Tuesday, June 15, 2004

For the past half year, 5 days a week, I've walked past Long Island City high school a few times, on the way to and from work and on the way to lunch at the Bel Aire Diner- on the corner of 21st and Broadway. I've wanted to write something about this for a while, and I don't think I'll get very far today, but being as my neighborhood is being swamped by 20 something suburban brats who appear to know nothing either about the world or the streets, 16 year olds from 15 different countries, all of whom know something about survival, either here or in there homelands, make for a pretty impressive crew.
Today the scene was Hindu homegirls, or perhaps Heathers, 5 of them ranging in height from 5'7" to 6', all in saris, walking much too slowly and with staged indifference along the sidewalk, so that everyone had to find a way to walk around them. I ended up walking out into traffic to pass.

Obviously enough in the absence of major threats minor ones are amplified. I don't have much sympathy with suburban angst or its moneyed urban equivalent, but thinking of my childhood (and I've said this before) I also remember my fear and dislike of working class white kids. I grew up in a neighborhood that was largely lower middle class and black, with a large number of people who were lower, and a few who were in some other category: my parents, the French couple across the street and the commune down the block.

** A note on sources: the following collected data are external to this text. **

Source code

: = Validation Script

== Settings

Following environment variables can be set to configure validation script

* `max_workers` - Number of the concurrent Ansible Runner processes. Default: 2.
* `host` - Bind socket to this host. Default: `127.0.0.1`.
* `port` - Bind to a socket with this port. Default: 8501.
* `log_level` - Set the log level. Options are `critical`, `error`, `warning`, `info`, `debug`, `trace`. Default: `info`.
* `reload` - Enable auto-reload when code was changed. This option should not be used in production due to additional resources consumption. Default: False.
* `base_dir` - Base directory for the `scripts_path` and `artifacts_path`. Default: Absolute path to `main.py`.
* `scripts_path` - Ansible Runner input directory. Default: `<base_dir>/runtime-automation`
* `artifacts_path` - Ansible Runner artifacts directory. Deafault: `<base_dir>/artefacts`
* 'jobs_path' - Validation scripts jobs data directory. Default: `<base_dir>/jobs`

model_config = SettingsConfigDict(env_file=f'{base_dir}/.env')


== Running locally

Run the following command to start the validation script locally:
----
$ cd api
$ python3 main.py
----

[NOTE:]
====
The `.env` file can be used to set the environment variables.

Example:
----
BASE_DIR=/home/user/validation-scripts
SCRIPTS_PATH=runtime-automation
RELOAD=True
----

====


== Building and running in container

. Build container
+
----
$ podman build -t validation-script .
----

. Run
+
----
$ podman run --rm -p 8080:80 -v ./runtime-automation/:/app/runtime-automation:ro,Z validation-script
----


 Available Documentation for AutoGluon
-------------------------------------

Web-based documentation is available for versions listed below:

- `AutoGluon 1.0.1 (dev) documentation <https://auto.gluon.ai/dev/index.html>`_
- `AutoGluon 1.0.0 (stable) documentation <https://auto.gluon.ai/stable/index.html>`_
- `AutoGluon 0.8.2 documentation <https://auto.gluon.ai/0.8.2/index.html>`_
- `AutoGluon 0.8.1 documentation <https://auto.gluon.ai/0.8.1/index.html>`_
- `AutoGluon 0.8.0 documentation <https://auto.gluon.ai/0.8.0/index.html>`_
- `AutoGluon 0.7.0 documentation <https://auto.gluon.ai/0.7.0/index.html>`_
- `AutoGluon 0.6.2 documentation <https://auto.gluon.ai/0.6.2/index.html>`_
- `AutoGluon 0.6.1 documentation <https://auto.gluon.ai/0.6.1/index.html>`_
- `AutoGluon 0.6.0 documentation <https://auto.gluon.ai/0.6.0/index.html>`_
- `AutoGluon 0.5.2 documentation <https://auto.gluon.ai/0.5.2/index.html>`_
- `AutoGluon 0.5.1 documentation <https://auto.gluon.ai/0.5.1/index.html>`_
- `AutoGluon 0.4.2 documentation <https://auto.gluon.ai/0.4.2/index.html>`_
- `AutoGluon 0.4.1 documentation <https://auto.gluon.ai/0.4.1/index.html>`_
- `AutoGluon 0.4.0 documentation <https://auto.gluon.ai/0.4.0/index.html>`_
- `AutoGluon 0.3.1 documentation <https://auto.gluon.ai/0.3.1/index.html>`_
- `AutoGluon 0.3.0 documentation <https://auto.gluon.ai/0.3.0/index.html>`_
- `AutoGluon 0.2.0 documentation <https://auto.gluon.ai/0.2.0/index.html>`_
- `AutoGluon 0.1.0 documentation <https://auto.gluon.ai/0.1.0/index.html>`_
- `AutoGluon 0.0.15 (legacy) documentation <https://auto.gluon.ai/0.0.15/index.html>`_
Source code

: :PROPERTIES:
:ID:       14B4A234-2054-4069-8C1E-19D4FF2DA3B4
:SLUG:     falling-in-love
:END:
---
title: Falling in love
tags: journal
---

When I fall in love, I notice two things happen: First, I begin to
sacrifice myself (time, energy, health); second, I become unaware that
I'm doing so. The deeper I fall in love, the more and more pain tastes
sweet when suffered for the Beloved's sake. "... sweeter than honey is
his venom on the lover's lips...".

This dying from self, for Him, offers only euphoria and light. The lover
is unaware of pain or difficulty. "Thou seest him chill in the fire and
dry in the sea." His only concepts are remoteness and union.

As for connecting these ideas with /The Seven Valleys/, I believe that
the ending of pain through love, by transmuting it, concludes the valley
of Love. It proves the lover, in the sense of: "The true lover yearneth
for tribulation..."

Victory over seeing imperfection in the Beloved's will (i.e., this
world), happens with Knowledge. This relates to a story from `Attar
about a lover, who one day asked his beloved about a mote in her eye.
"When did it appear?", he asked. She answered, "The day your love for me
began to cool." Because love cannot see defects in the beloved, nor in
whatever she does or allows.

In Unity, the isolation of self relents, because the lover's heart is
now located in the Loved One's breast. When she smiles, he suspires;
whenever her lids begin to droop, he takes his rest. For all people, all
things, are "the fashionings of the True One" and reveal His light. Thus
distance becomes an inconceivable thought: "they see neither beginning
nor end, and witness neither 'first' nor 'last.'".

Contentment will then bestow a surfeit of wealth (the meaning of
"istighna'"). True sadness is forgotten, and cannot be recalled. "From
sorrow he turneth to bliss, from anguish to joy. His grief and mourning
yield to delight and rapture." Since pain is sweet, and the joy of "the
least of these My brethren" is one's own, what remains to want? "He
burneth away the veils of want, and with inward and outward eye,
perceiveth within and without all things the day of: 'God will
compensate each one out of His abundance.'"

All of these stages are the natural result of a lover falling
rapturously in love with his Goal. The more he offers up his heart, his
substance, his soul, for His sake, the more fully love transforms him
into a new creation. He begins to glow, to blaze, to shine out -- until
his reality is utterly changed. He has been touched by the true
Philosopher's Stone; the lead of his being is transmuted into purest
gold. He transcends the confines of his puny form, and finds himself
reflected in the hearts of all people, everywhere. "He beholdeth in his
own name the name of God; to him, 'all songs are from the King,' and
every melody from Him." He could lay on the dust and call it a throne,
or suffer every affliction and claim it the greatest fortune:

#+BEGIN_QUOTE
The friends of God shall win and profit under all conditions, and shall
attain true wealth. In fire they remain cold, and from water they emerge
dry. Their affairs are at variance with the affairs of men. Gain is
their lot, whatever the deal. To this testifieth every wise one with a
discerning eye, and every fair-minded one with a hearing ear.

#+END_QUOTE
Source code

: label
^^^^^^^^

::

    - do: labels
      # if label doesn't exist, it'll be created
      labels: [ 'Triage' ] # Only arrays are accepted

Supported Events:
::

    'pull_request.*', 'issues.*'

Urban kids understand violence, and black kids understand it more than white. The secret of the streets is to know when and how to back down without losing respect. Backing down is less of an option for kids in white neighborhoods precisely because the stakes are lower.
These days are different. The inner city is more racially diverse; there are plenty of white faces at LIC High School, though many are foreign born, but the behavior, the various responses to social pressure, derive more from black urban culture. One mark is humor, which I've always thought of as a more acceptable -both more popular and respected- rejoinder to strength and power in the black community than in the working class white community, perhaps precisely because of white racial anxiety. After all, you ever heard of 'black trash?"
But still if you want to scare someone, one thing you do is shoot a gun white pressing it against the side of his face. No one gets hurt, except for an ear ache and a powder burn. I saw a one kid being protected by his girlfriend, who was covering him with her body and pressing him against a wall, asking the 16 year old who pulled the trigger just to leave.

One added point. I remember being really pissed off by this article in the Times last year. [I just looked it up again.] I don't know what annoys me more, Mark Saltzman's ignorance, though he seems to come of well enough at the end, or the author's:
"Even at Central, among dead-end kids destined for the darkest reaches of the criminal justice system, the words still matter.

Words mean a lot when there's a lot at stake.